For his original composition we might as well take Bardelys the Magnificent; it is a prime example of what Jack Adrian believes to be Sabatini’s key contribution to the historical novel, the hero who, but for the grace of God, would be anyone else’s villain. We are in the France of Louis XIII and the Cardinals, a setting which Sabatini’s admired predecessor and mentor, Stanley Weyman, had already popularised in Under the Red Robe. Again, the opening lines invoke the basic conflict: ‘ “Speak of the Devil,” whispered La Fosse in my ear, and moved by the words and by the significance of his glance, I turned in my chair. The door had opened, and under the lintel stood the thick-set figure of the Comte de Chatellerault.’ Enter one player in a contest of jealousy and braggadocio between two of Louis’s favourites. The other, Bardelys, is telling the tale. Lying in wait for the reader is the realisation, within a page or two, that both these characters are louts. Bardelys is magnificent only in the ostentation of the feasting and drinking he lavishes on his cronies. De Chatellerault is a boaster who was sent by the King to win the hand, for political ends, of a fabled beauty in the Languedoc, and has just returned without her. At first Bardelys treats him as an honoured guest; when the others start taunting the visitor for his failure, he joins in like a schoolboy following the bullies.
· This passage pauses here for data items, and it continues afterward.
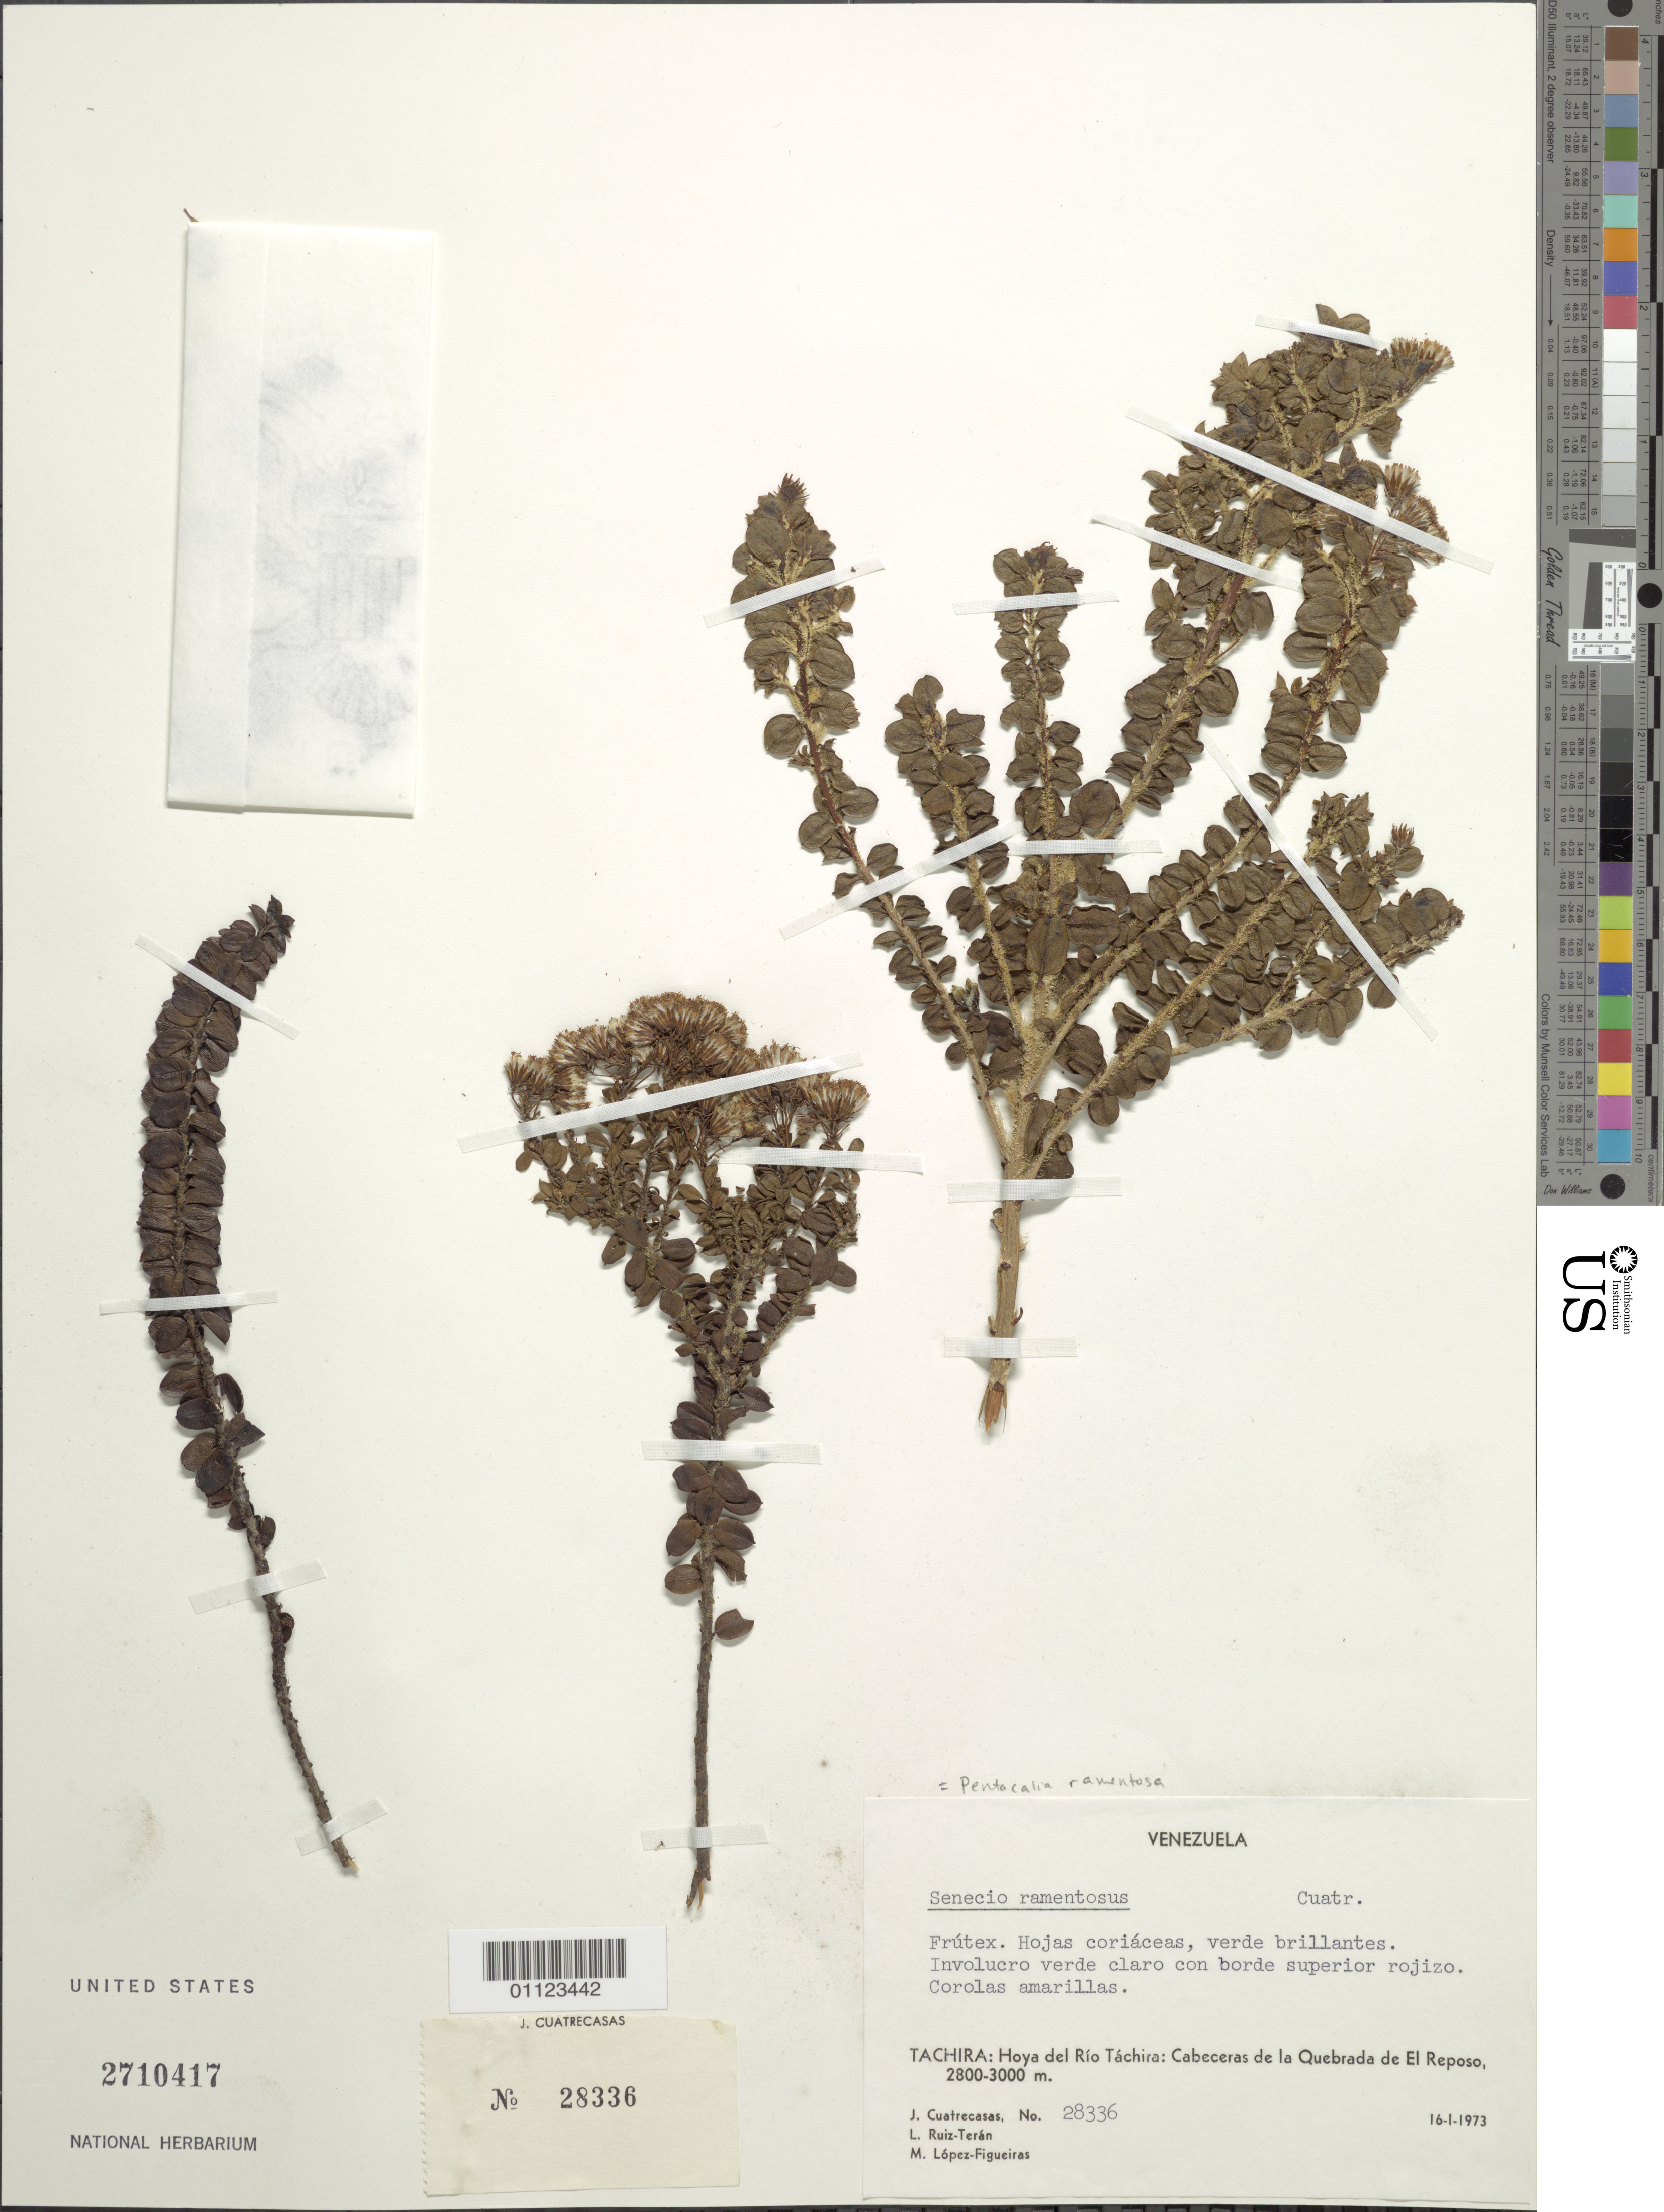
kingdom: Plantae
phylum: Tracheophyta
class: Magnoliopsida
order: Asterales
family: Asteraceae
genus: Pentacalia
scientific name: Pentacalia ramentosa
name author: (Cuatrec.) Cuatrec.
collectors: J. Cuatrecasas, L. E. Ruíz-Terán & M. López Figueiras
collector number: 28336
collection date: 1973-01-16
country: Venezuela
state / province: Tachira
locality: Tachira: Hoya del Río Táchira: Cabeceras de la Quebrada de El Reposo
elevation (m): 2800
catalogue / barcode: US 2710417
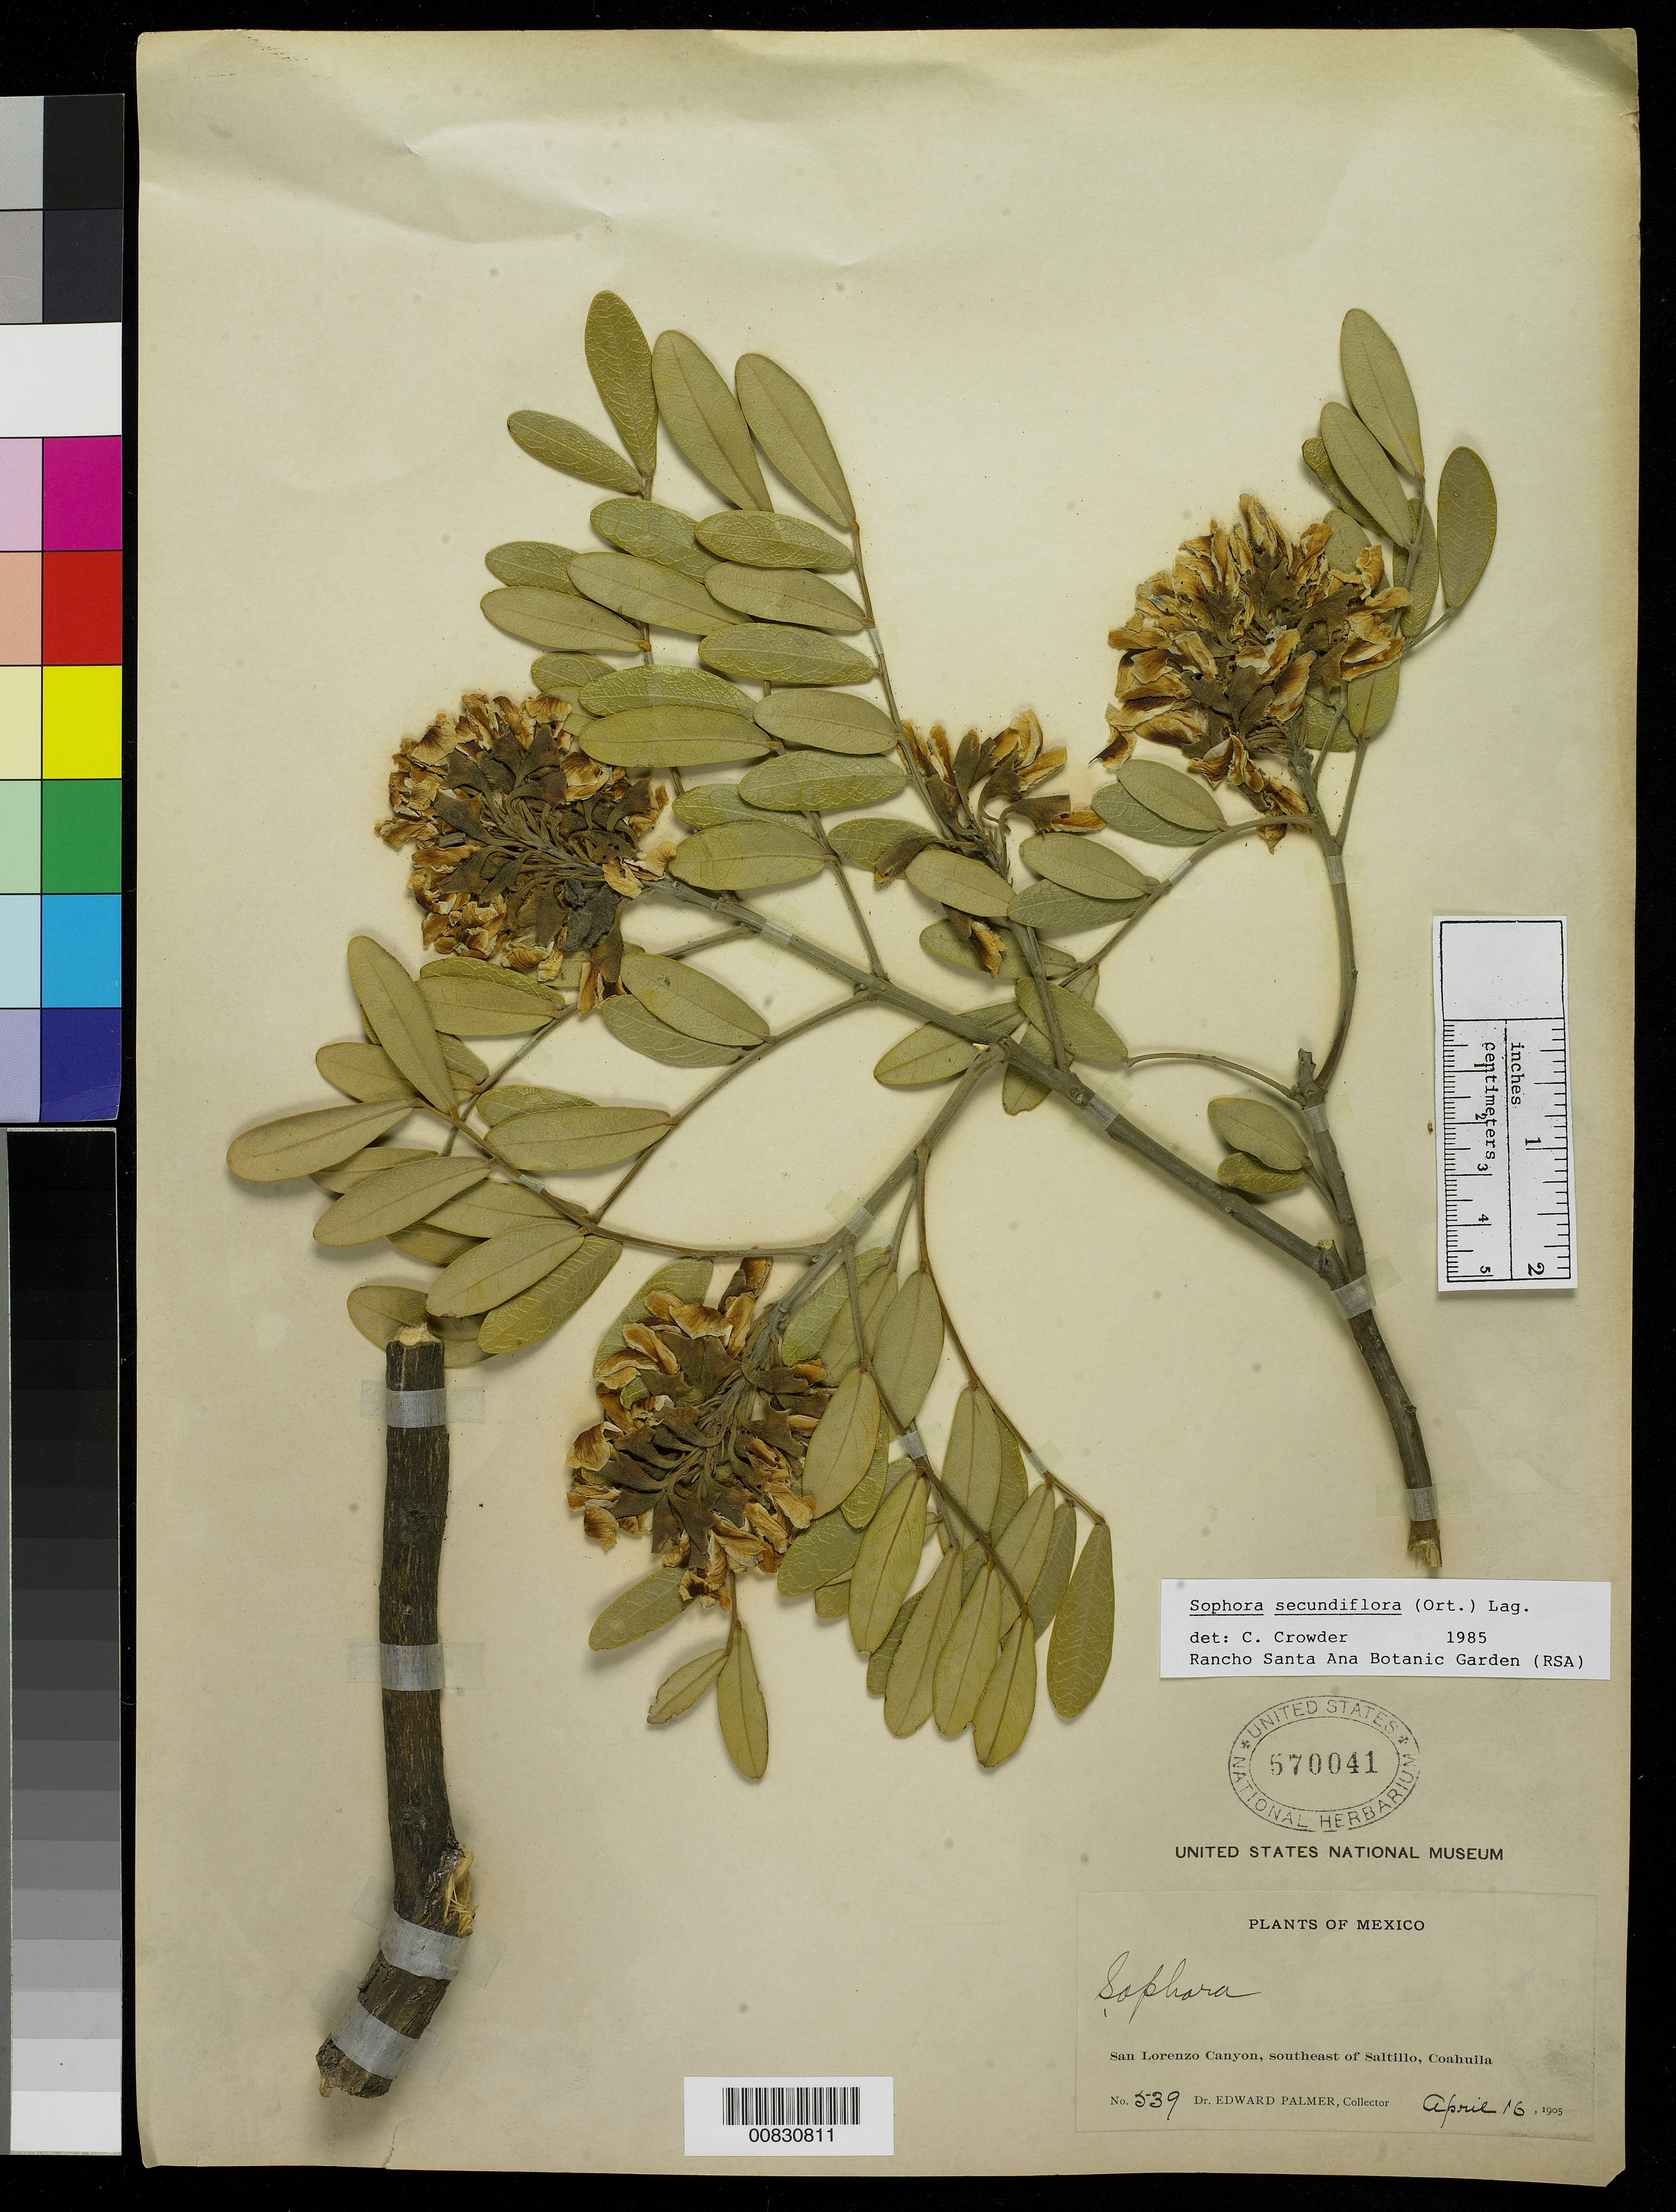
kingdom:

The two end up making a wager, despicable even by their own standards, and one that spells ruin for the loser.
In the course of his ensuing adventures Bardelys administers two savage beatings, one to his own faithful servant for telling tales, while suffering no scruples about running to tell tales of his own. He also has rather a tiresome habit of vowing to confess his deceits and then funking it at the last moment. But the plotting is masterly, a new twist or turn coming up just before the story can flag, and a redemptive moral really does emerge quite movingly. The danger and hardship and true love Bardelys encounters on his ignoble quest act as purifying agents. At the end he is a finer man – as, at his end is de Chatellerault.
The largest claim Jack Adrian makes for Sabatini is that he gave the historical novel a new lease of life. If he is referring to the period of Sabatini’s great success, in the Twenties and Thirties, he is right, in that this bonanza inspired a host of emulators. Pirate tales and French Revolution escapades proliferated. But surely there were plenty of able practitioners whose careers overlapped the early years of Sabatini’s, notably Weyman, Maurice Hewlett and my favourite, the Arthur Conan Doyle of the Brigadier Gerard stories and The White Company. As Adrian and Michael Cox’s Oxford Book of Historical Stories may confirm in due course, I suspect that there has been a continuous tradition from the great Victorians right through to Patrick O’Brian today.